I'm looking to see if anyone has a procedure that works for controlling Engineering intervention. E.g. when an Engineer carries out hotwork/grinding in the workshop, and then returns the equipment/part back to the factory, how do you prevent swarth/fillings entering production? I'm assuming a change of coat?

 

You would think this is straight forward, however, we have limited facilities in the workshop for changing. There's not a dedicated changing area and there's no access to running water in the workshop, but they do have hand sanitizer.

 

Welcome your thoughts.

 

Hi Stevie,

 

Unfortunately, Engineers tend to be the Nemesis of Sanitation Control Measures. Sometimes for valid emergency reasons, eg freezer ammonia bursts, but often not.

 

IMEX Engineers are often compelled to go into situations which are probably more suited to well-protected  firemen. Such undertakings, I speculate, tends to instil somewhat of a disregard as to maintaining the desired pristine nature of a production environment.

 

There are a few older threads here which describe attempts to regulate their activities/incursions  but, IIRC, with limited success.

 

We tried insisting on the donning of a lightweight overall at entry but urgencies/awkward locations tended to generate an immediate bypassing of such.a measure.

 

Many factories tend to warn the Engg section when an audit is due so as to minimise the potential for their overt visibility.

 

I'm interested to see whether anybody has solved this Rubik's cube ?
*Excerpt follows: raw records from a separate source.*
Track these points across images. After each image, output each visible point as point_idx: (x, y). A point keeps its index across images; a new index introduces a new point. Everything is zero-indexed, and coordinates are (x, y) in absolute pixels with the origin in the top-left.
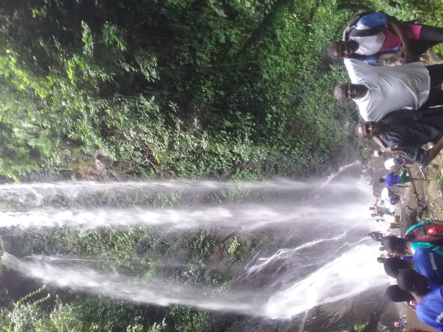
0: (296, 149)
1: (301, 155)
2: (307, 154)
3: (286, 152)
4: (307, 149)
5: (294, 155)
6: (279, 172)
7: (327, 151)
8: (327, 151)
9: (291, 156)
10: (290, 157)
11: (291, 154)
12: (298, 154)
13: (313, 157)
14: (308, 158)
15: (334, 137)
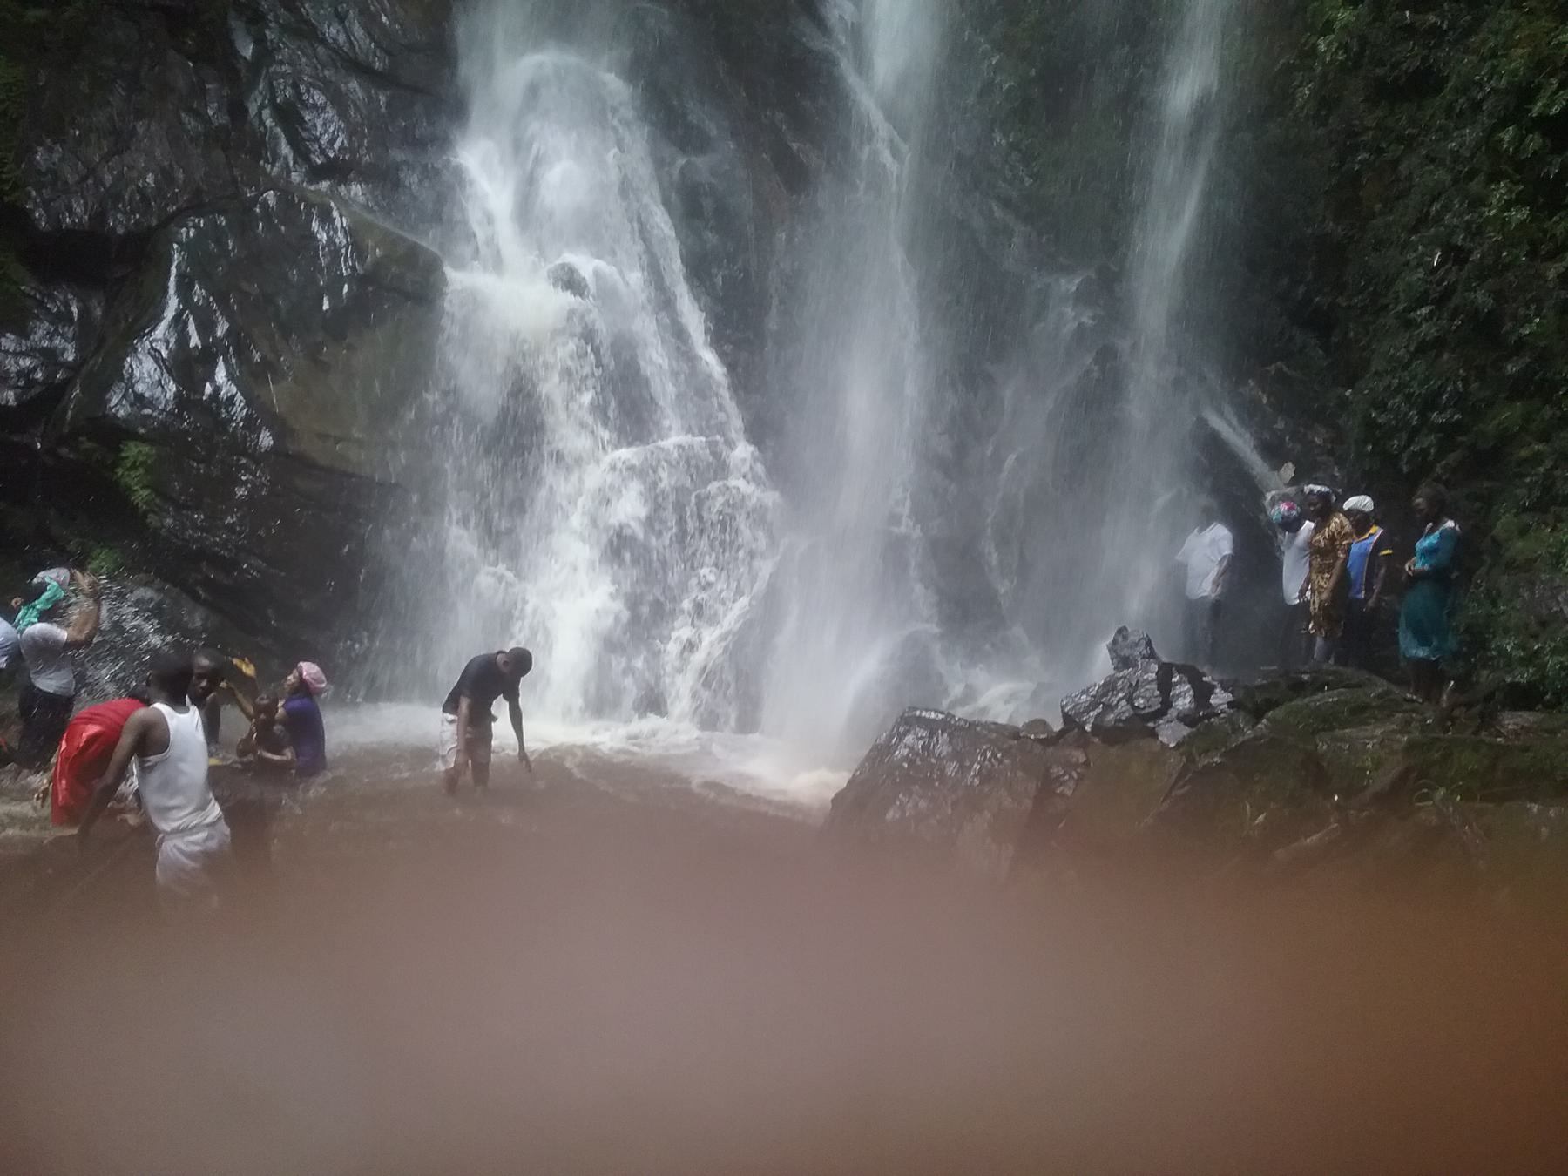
0: (1518, 215)
1: (1455, 255)
2: (1455, 300)
3: (1508, 135)
4: (1499, 296)
5: (1478, 202)
6: (1379, 113)
7: (1453, 458)
8: (1453, 458)
9: (1475, 186)
10: (1471, 175)
11: (1494, 178)
12: (1475, 232)
13: (1422, 348)
14: (1424, 311)
15: (1539, 507)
What does your risk assessment say? Do you have procedures in place currently? Could you enlist someone not so swarthy (sorry, couldn't resist) to move the equipment? It really sounds like you don't currently have adequate repair facilities for your purpose. How do they clean the equipment before sending it back to production? If things are so tight you can't even provide a hand wash station for your maintenance people, I suspect it's probably not the only issue you're having.